Development of Lysin-Chitosan Functionilazed Therapeutic Polymer Against Group B Streptococci
Professor SR Moyo, Dr G Nyanhongo, Dr R Mavenyengwa, Professor B Noden
GBS Study Group
Department of Bio-medical Sciences

In view of the escalating resistance to GBS isolates worldwide and lack of a potent vaccine to deal with infections caused by this organism, other innovative ways of treatment for this organism have to be sought. It is envisaged that this study will result in the development of an alternative and potent method of therapy against GBS by use of phage lysine-chitosan functionalised therapeutic polymer.

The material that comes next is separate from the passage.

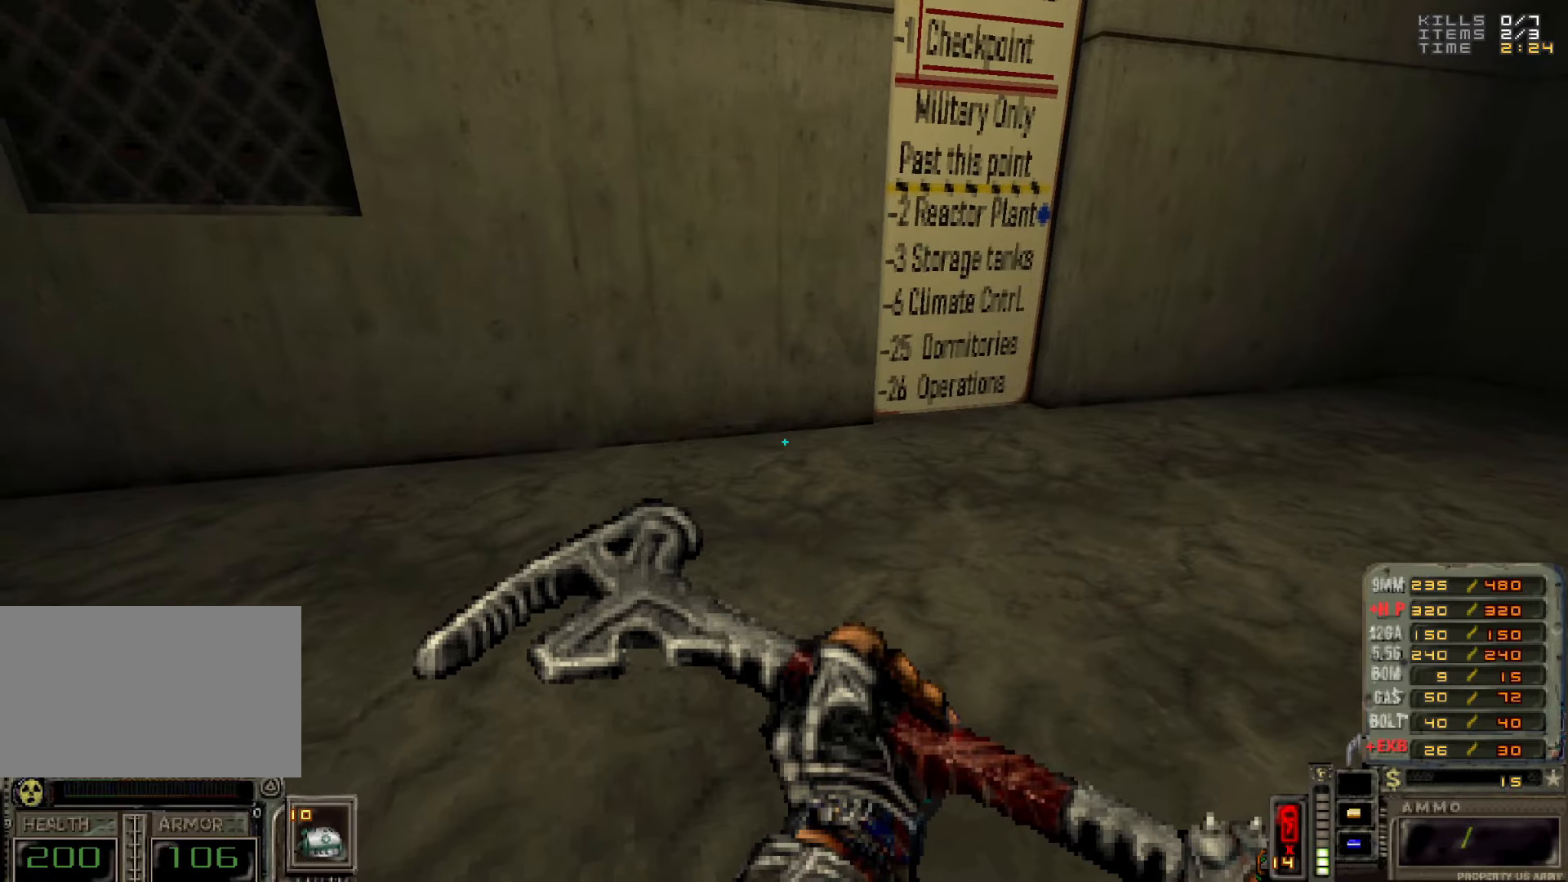
{"keys": [], "mouse": [], "events": []}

Considering that phage lysins limit the spread of infection and kill targeted bacteria on contact, the development of chitosan based lysins/holins polymers could be used as components of antibacterial sprays, gel or cream. These vaginal sprays, gel or cream applications containing immobilized lysins/and or holins could be an effective alternative to conventional antibiotic resistance and help selectively eliminate GBS without interfering with the normal vaginal flora.

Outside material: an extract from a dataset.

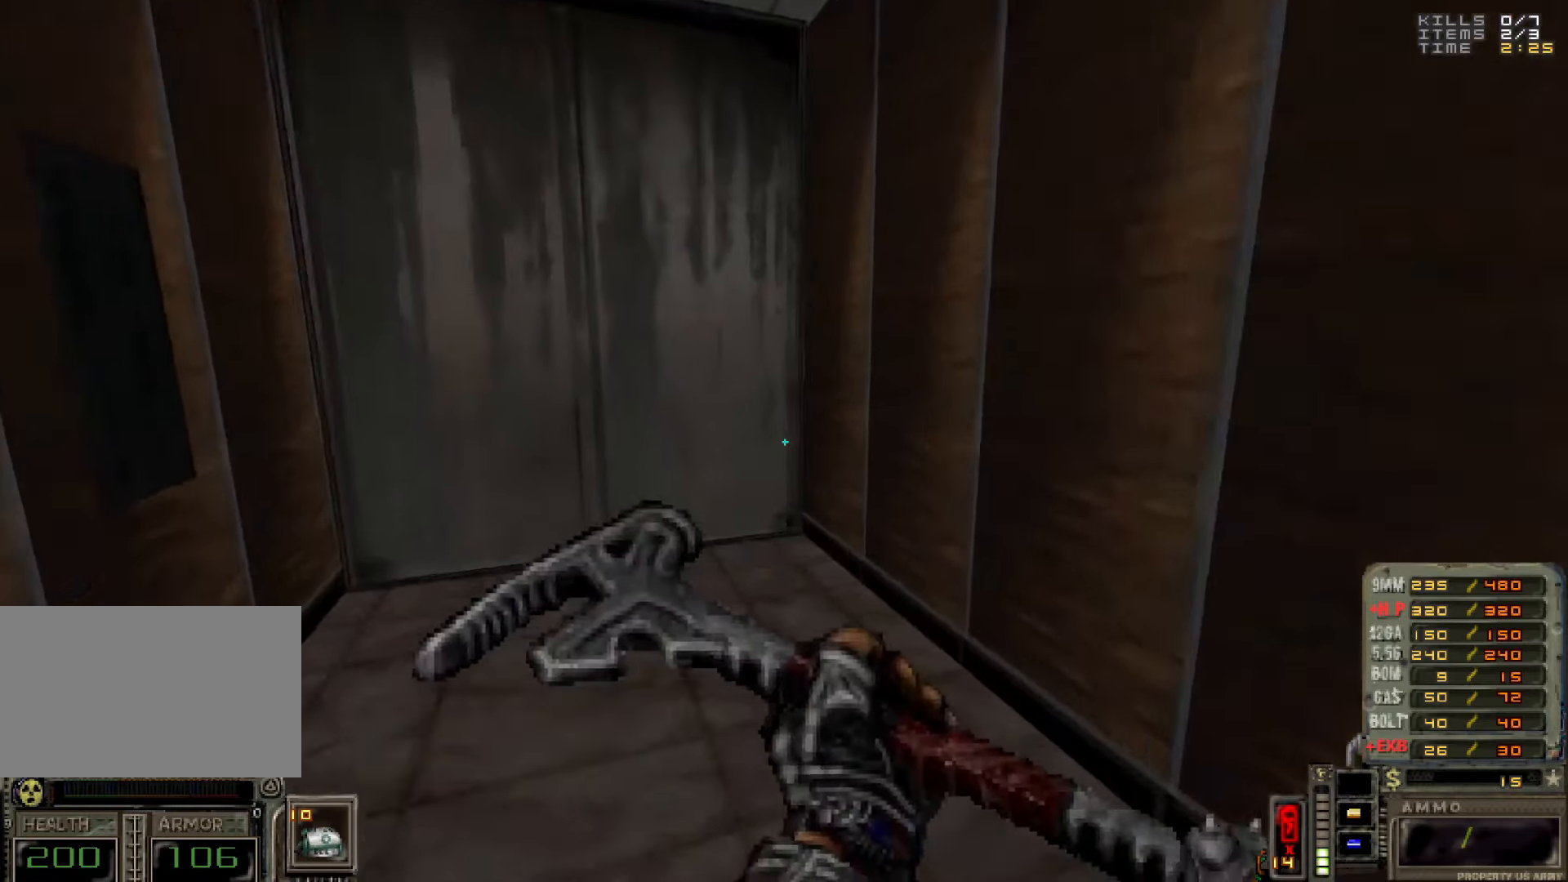
{"keys": ["a"], "mouse": [], "events": [[34, "w", "up"], [467, "a", "down"]]}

Exposure to Zoonotic Diseases Among Namibian Blood Donors

Dr. Bruce Noden, Ms. Elzabe van der Colf

Department of Bio-medical Sciences

The influence of most Neglected Tropical Diseases (NTDs) in the Namibian population remains a mystery with few published indicators since independence. Because of the prevalence of ticks and flea exposure in Namibia due to high levels of cattle, sheep and goat production, two major port cities and the high pet: owner ratio of urban dwellers, it is hypothesized that zoonotic infectious diseases are prevalent but are considerably under-diagnosed because of the disproportionate focus on the Big Three (malaria, HIV, and TB). The objective of the proposed research is to conduct a ‘pilot study’ to evaluate the exposure to Bartonella, Rickettsia, and Coxiella of 300 volunteers identified by The Blood Transfusion Service of Namibia (NAM-BTS). Through this research, capacity will be built at the NUST, Biomedical Science students will receive valuable training, seroprevalence rates will be established among Namibian blood donors, and preliminary data will be gathered on which larger sero-studies can be developed.